September 21, 2023 | Successions

Mon instrument de travail devra-t-il être vendu après mon divorce ?

La réponse courte à cette question est « non.» Pour comprendre pourquoi les instruments de travail sont protégés en cas de divorce ou de séparation, il faut savoir si vous avez un contrat de mariage. Dans la négative, il faut comprendre la notion de société d’acquêts et ce qu’elle comporte. La société d’acquêts est à la fois un régime matrimonial et un régime d’union civile. Depuis le 1er juillet 1970, à la suite d’une réforme du droit de la famille, la société d’acquêts est le régime légal par défaut au Québec pour les couples qui n’ont pas signé de contrat de mariage ou d’union civile.
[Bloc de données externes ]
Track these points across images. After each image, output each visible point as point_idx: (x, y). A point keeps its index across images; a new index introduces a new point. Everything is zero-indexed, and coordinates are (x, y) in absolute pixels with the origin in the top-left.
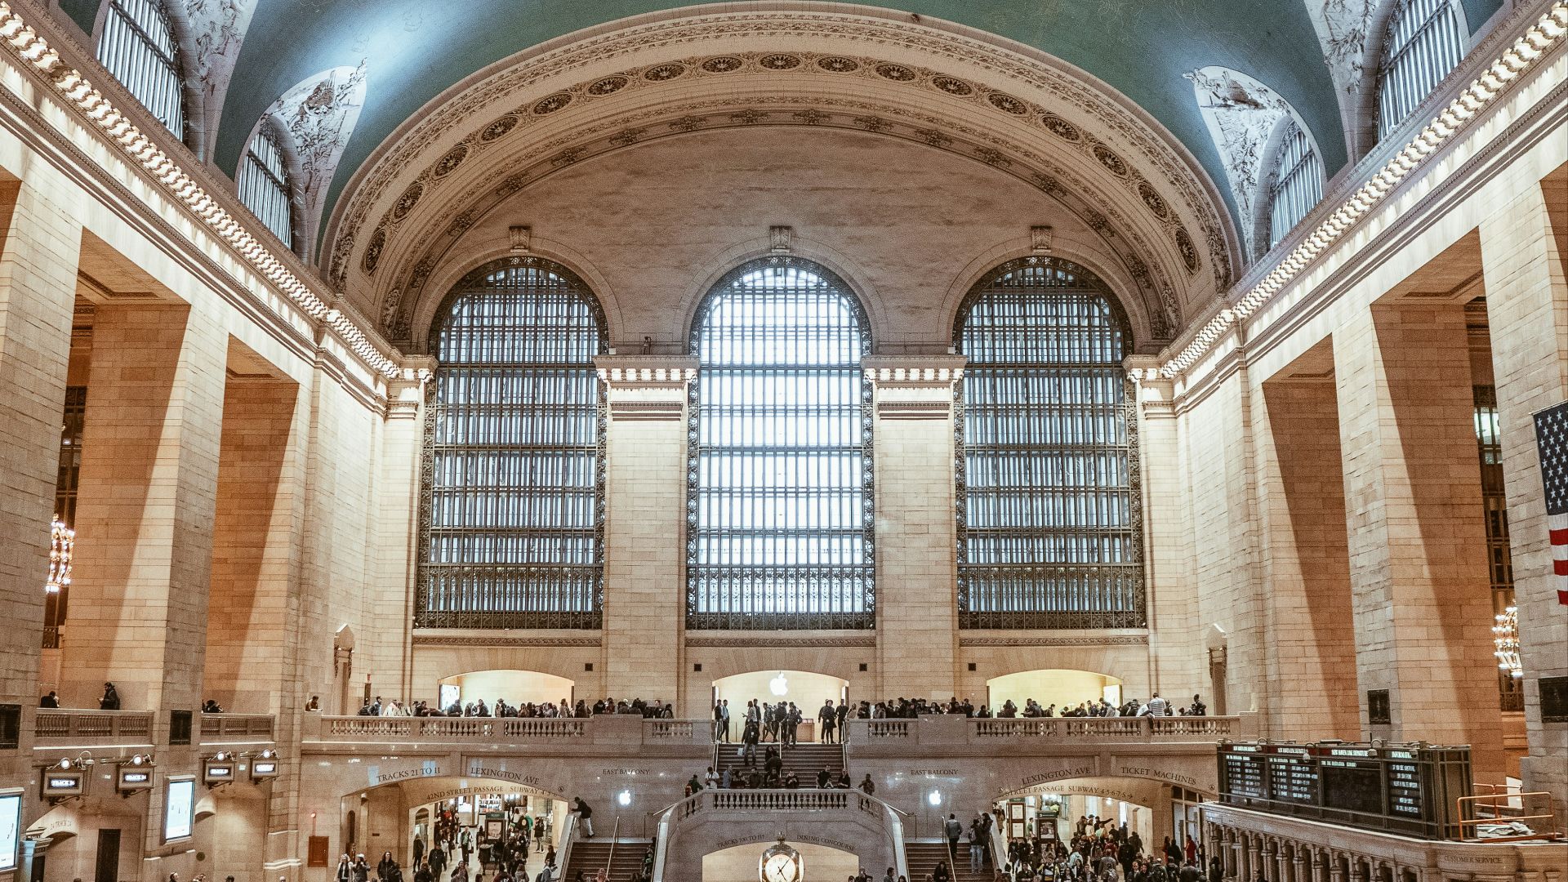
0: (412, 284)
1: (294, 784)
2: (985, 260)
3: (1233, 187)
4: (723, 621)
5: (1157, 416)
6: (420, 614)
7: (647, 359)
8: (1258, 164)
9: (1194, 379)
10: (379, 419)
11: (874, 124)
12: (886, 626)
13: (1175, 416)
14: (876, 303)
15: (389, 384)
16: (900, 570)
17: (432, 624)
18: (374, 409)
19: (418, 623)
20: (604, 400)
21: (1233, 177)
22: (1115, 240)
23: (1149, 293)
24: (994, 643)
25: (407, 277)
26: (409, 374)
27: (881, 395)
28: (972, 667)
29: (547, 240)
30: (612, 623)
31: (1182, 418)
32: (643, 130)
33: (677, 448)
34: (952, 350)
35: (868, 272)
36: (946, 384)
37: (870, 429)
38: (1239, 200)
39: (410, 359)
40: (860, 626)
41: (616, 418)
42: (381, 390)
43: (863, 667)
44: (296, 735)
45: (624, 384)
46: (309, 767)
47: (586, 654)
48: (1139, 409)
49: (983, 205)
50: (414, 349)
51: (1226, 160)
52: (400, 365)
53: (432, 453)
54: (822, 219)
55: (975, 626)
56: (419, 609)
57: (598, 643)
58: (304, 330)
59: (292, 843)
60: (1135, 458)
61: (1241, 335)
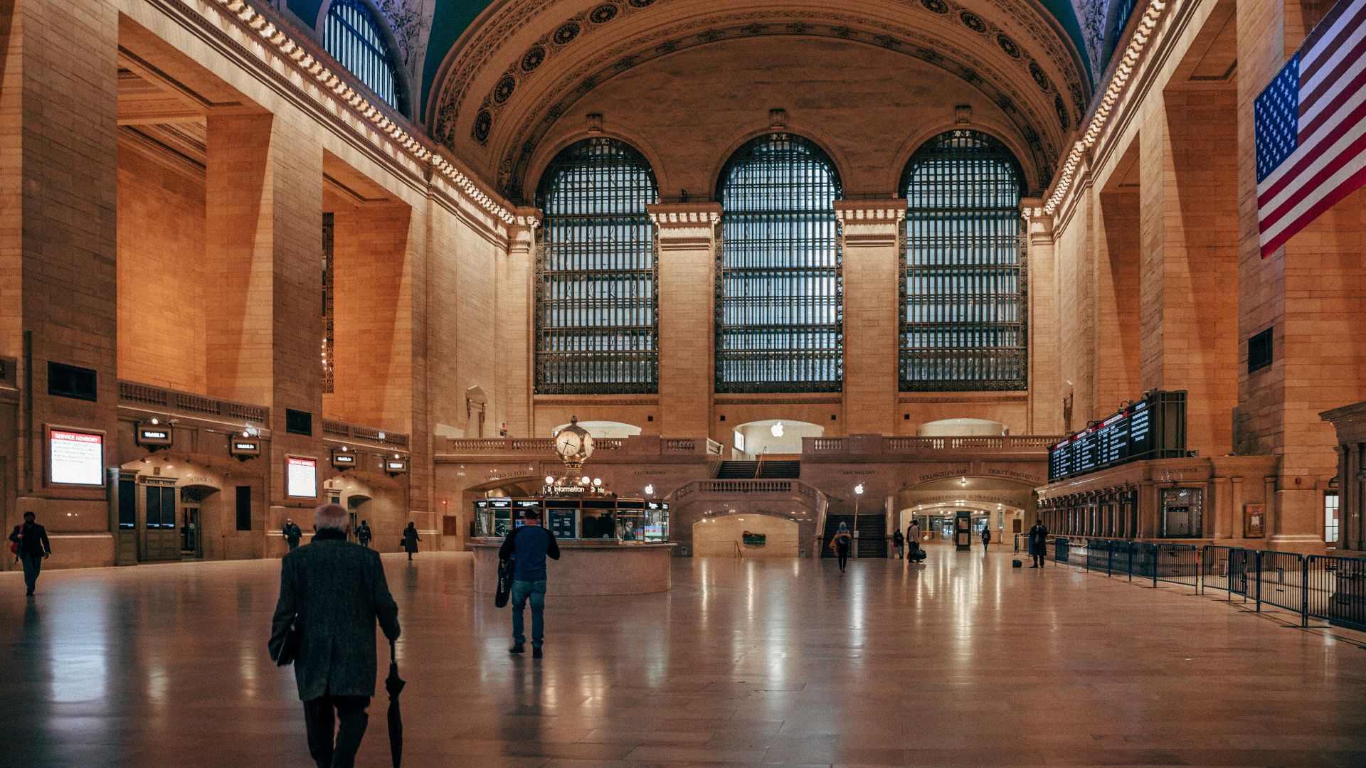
0: (522, 158)
1: (431, 481)
2: (922, 133)
3: (1087, 43)
4: (740, 387)
5: (1040, 243)
6: (539, 383)
7: (683, 206)
8: (1104, 21)
9: (1062, 212)
10: (501, 252)
11: (844, 32)
12: (849, 389)
13: (1053, 242)
14: (845, 165)
15: (509, 228)
16: (859, 352)
17: (547, 392)
18: (496, 244)
19: (537, 392)
20: (657, 237)
21: (1087, 34)
22: (1016, 116)
23: (1039, 154)
24: (922, 401)
25: (517, 154)
26: (521, 221)
27: (848, 230)
28: (907, 417)
29: (619, 125)
30: (665, 388)
31: (1057, 243)
32: (679, 41)
33: (707, 269)
34: (896, 196)
35: (840, 142)
36: (893, 221)
37: (841, 255)
38: (1091, 54)
39: (521, 210)
40: (832, 390)
41: (665, 249)
42: (502, 231)
43: (834, 418)
44: (430, 450)
45: (669, 225)
46: (442, 472)
47: (649, 410)
48: (1029, 240)
49: (922, 91)
50: (526, 203)
51: (1081, 21)
52: (515, 214)
53: (543, 279)
54: (806, 103)
55: (910, 389)
56: (537, 383)
57: (656, 403)
58: (411, 166)
59: (431, 521)
60: (1025, 274)
61: (1090, 161)
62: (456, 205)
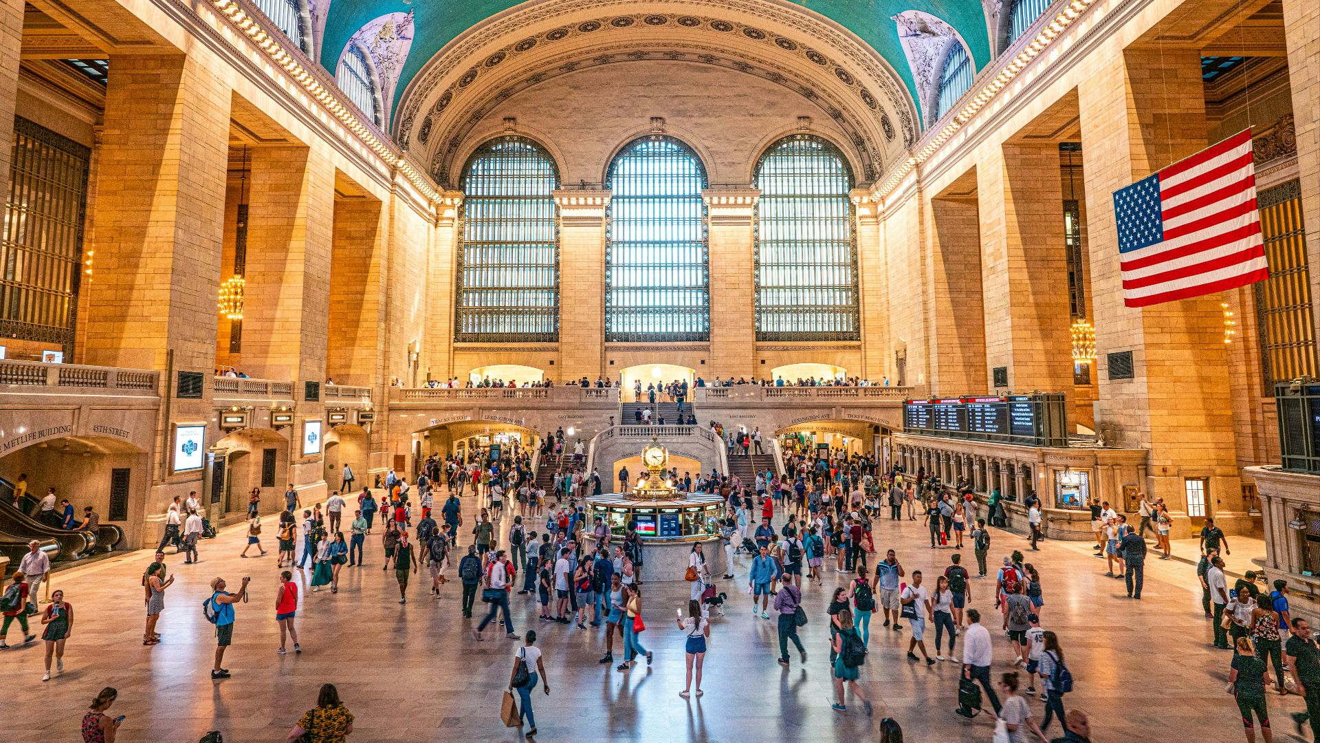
0: (449, 151)
1: (385, 426)
2: (771, 136)
3: (917, 86)
4: (625, 337)
5: (868, 224)
6: (458, 335)
7: (582, 192)
8: (933, 71)
9: (888, 202)
10: (432, 227)
11: (710, 59)
12: (716, 339)
13: (878, 223)
14: (710, 161)
15: (437, 207)
16: (723, 309)
17: (464, 340)
18: (429, 220)
19: (456, 340)
20: (558, 216)
21: (917, 80)
22: (846, 124)
23: (864, 154)
24: (775, 349)
25: (446, 147)
26: (448, 202)
27: (713, 212)
28: (763, 362)
29: (524, 126)
30: (564, 338)
31: (882, 225)
32: (578, 63)
33: (599, 242)
34: (752, 186)
35: (707, 143)
36: (749, 205)
37: (706, 231)
38: (920, 93)
39: (449, 193)
40: (701, 339)
41: (566, 225)
42: (433, 210)
43: (703, 362)
44: (386, 399)
45: (569, 206)
46: (393, 416)
47: (551, 356)
48: (858, 221)
49: (771, 105)
50: (451, 187)
51: (913, 69)
52: (443, 196)
53: (462, 246)
54: (679, 113)
55: (764, 339)
56: (457, 331)
57: (557, 350)
58: (385, 171)
59: (384, 460)
60: (855, 247)
61: (920, 172)
62: (408, 194)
Sous ce régime, vos biens appartiennent à l’une des deux catégories suivantes : les acquêts et les biens propres. L’article 450 du Code civil du Québec (C.c.Q.) énumère les biens qui constituent des biens propres. Chaque époux conserve ses biens propres, tandis que les acquêts font l’objet d’un partage et sont généralement partagés en parts égales entre les époux. L’alinéa 6 de l’article précité énonce « les instruments nécessaires à l’exercice de la profession de l’époux, à l’exception de la rémunération, s’il y a lieu. » Les instruments de travail constituent donc des biens propres et ne sont pas soumis au partage.
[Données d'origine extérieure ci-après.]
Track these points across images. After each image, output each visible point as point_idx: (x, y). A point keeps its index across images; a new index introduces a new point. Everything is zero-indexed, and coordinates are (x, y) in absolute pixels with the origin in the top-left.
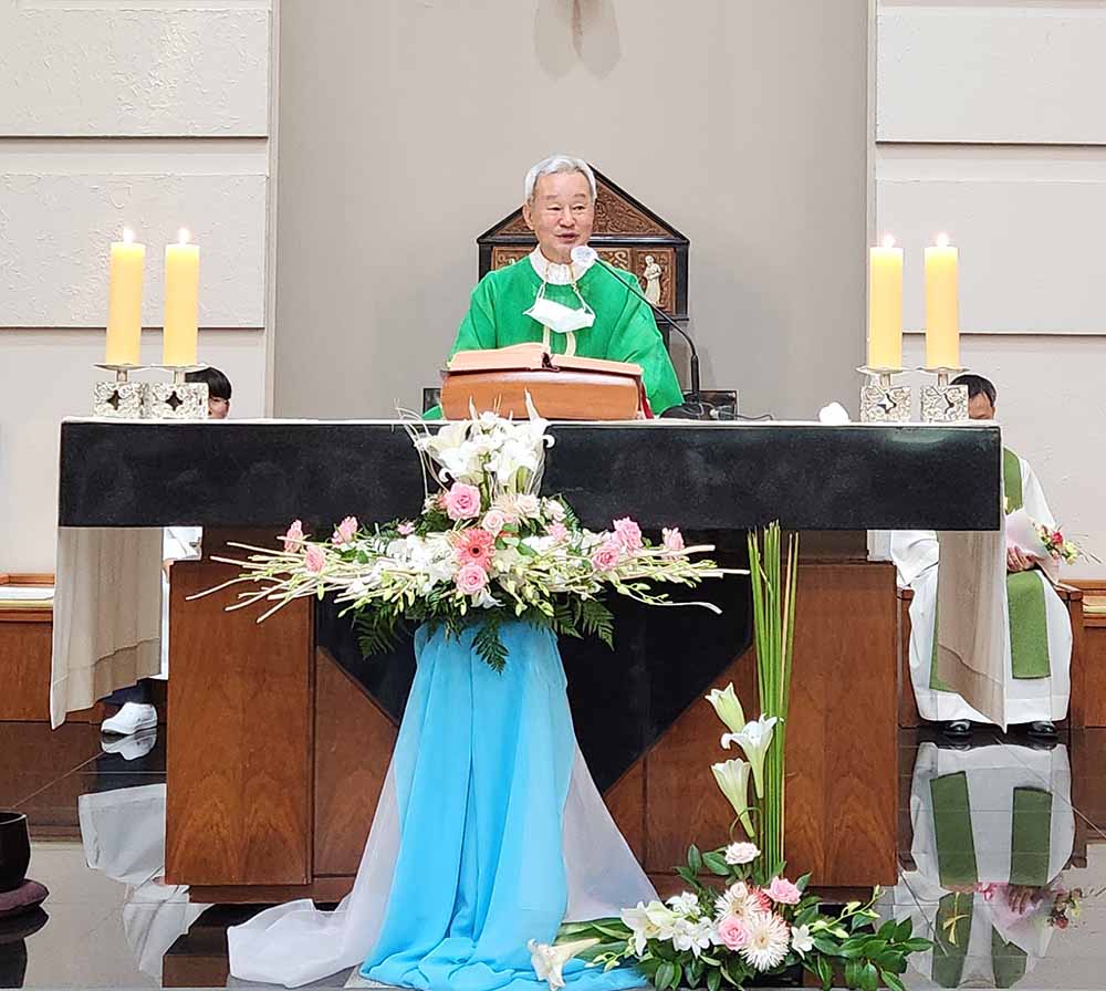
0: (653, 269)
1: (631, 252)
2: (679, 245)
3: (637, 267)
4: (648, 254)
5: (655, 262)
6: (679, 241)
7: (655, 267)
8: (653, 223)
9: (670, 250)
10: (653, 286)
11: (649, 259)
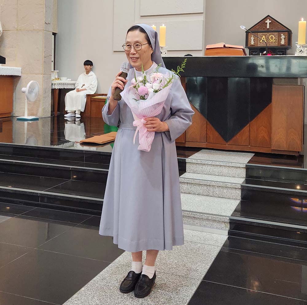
0: (283, 37)
1: (278, 34)
4: (282, 33)
5: (284, 35)
6: (289, 30)
7: (284, 36)
8: (283, 27)
9: (287, 33)
10: (283, 40)
11: (282, 34)
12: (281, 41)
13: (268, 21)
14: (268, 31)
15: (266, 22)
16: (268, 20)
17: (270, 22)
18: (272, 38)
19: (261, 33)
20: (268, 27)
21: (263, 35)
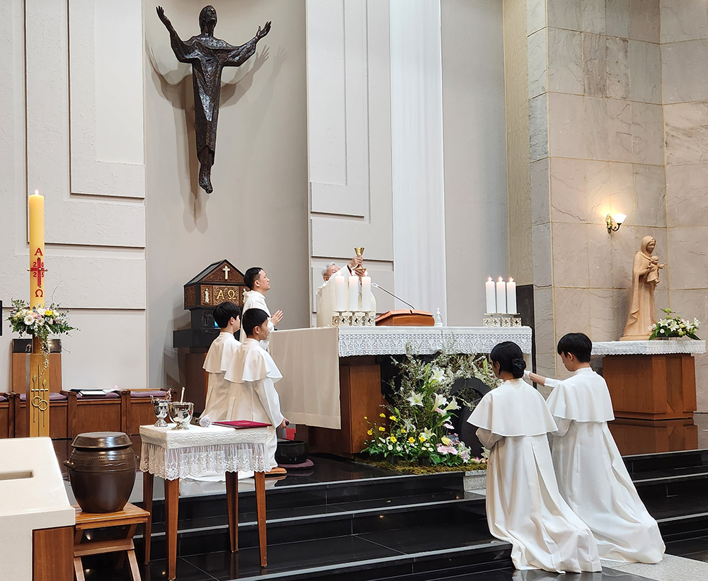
1: (239, 287)
4: (244, 288)
11: (244, 290)
13: (227, 269)
14: (226, 283)
15: (224, 269)
16: (226, 267)
17: (229, 270)
18: (231, 293)
19: (218, 286)
20: (226, 278)
21: (220, 288)
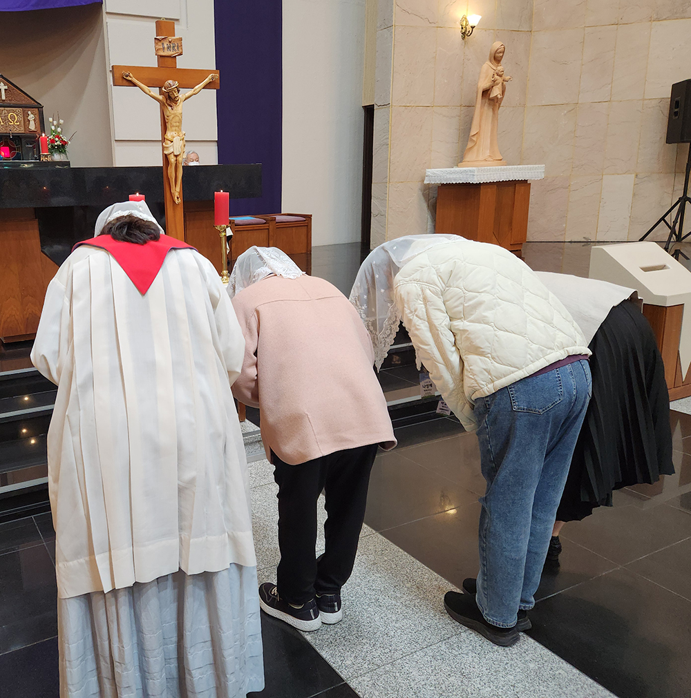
0: (31, 117)
1: (23, 110)
2: (39, 107)
3: (26, 115)
4: (29, 110)
5: (32, 114)
7: (32, 116)
8: (30, 99)
9: (37, 109)
10: (32, 123)
11: (29, 112)
12: (29, 124)
13: (3, 87)
14: (4, 104)
16: (2, 84)
17: (6, 87)
18: (12, 118)
20: (4, 98)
Le critère de base est que l’instrument de travail doit être nécessaire à l’exécution de la profession de l’individu. Dans le cas d’un véhicule utilisé par un individu pour conduire son taxi, le véhicule et le permis de taxi devraient être utilisés fréquemment et pendant de longues périodes pour être considérés comme un instrument de travail. De plus, la Cour d’appel du Québec a statué dans l’affaire Droit de la famille – 113877[1], que la voiture de taxi et son permis correspondant ne pouvaient être considérés comme des instruments de travail en vertu de l’article 450(6) C.c.Q. parce que l’individu ne travaillait plus comme chauffeur de taxi au moment de la séparation. Il est donc clair que l’instrument de travail doit non seulement être nécessaire à l’exercice de la profession mais doit également être encore utilisé pour la profession au moment de la séparation. Il est également entendu qu’un véhicule ne sera probablement pas considéré comme un instrument de travail si l’un des ex-conjoints utilise le véhicule occasionnellement pour des courses Uber en tant que source de revenus secondaire.
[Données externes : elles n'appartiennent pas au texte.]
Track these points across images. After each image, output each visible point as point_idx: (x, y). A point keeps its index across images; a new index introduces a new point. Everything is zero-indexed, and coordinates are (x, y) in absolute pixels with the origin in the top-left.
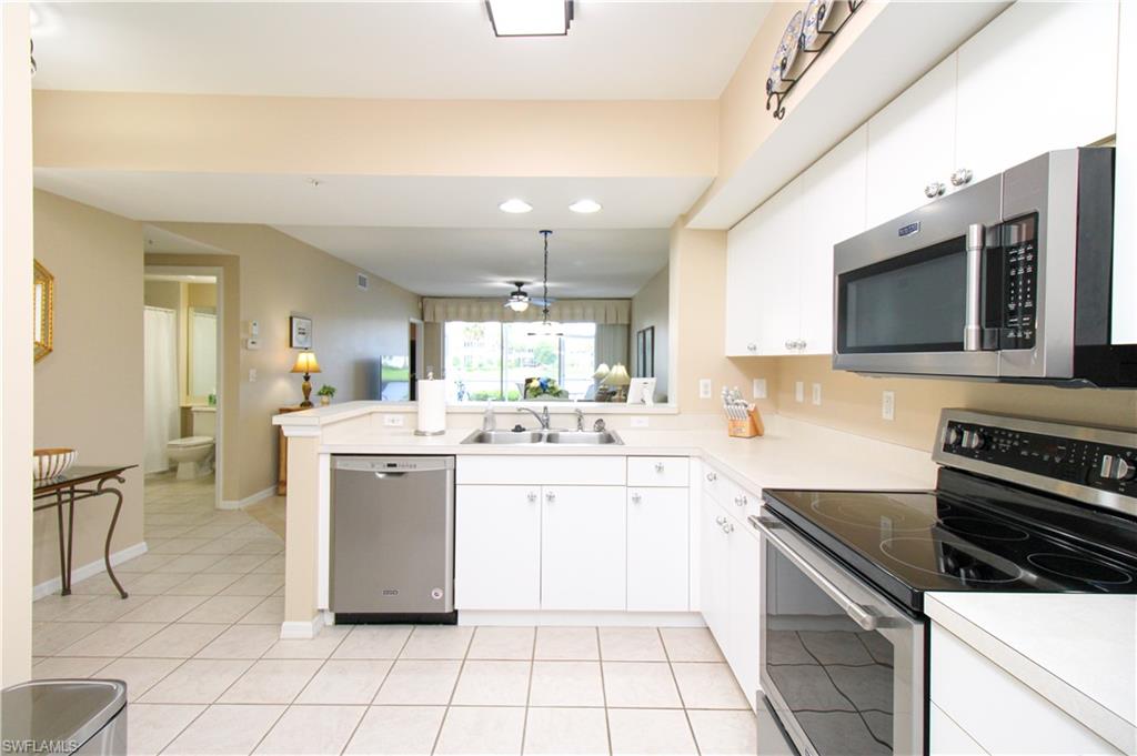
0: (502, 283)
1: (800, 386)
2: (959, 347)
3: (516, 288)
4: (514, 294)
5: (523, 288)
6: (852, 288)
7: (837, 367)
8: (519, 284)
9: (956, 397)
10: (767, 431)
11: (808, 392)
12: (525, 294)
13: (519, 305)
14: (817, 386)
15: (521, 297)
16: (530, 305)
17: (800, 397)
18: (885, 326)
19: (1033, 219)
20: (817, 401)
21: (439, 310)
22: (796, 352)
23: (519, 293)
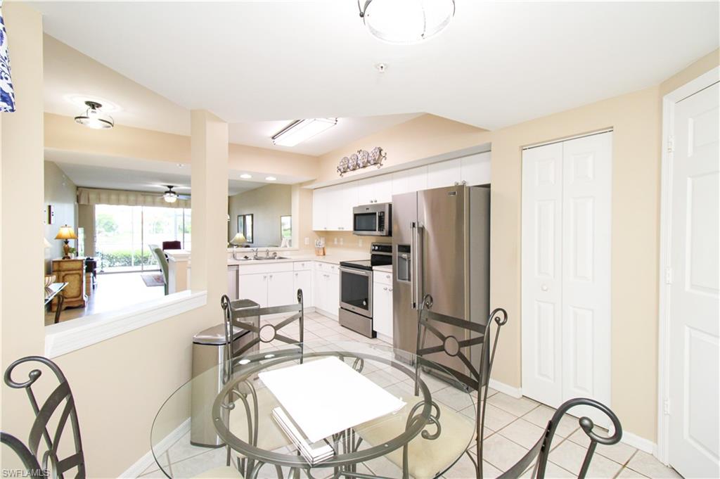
0: (160, 186)
1: (336, 239)
2: (375, 230)
3: (169, 189)
4: (166, 192)
5: (172, 189)
6: (357, 217)
7: (354, 234)
8: (170, 187)
9: (374, 240)
10: (326, 254)
11: (338, 241)
12: (174, 193)
13: (170, 199)
14: (341, 239)
15: (172, 194)
16: (177, 199)
17: (336, 243)
18: (364, 225)
19: (384, 213)
20: (342, 243)
21: (93, 196)
22: (341, 230)
23: (170, 192)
D’autres exemples d’instruments de travail qui constituent des biens propres sont les instruments de musique utilisés par l’un des conjoints dans le cadre de sa carrière de musicien, de professeur de musique ou d’autres professions qui nécessitent l’utilisation d’un instrument de musique. Sur la base de la jurisprudence applicable, un instrument de musique tel qu’un piano qui se trouve dans la résidence familiale et qui est utilisé par l’un des conjoints pour des leçons de piano ne serait pas automatiquement considéré comme un bien propre. Les leçons de piano doivent être une profession à temps plein et non une source de revenus secondaire où le piano n’est utilisé que quelques heures par jour ou exclusivement durant les fins de semaine. Dans ce cas, le piano serait considéré comme un acquêt et ferait l’objet d’un partage entre les époux.

[1] 2011 QCCA 2248, https://canlii.ca/t/fp7xf

Dans le cas d’un instrument de travail acheté pendant le mariage ou l’union civile et où des fonds privés et des fonds communs ont été utilisés, le partenaire qui revendique l’utilisation professionnelle de l’instrument serait tenu de verser une compensation à l’autre conjoint. Ceci afin d’atténuer la perte de la valeur de l’instrument qui n’est plus partageable et de tenir compte de la contribution présumée des deux parties à l’achat de l’instrument puisqu’il a eu lieu pendant l’union et n’a pas été acheté uniquement avec des fonds privés.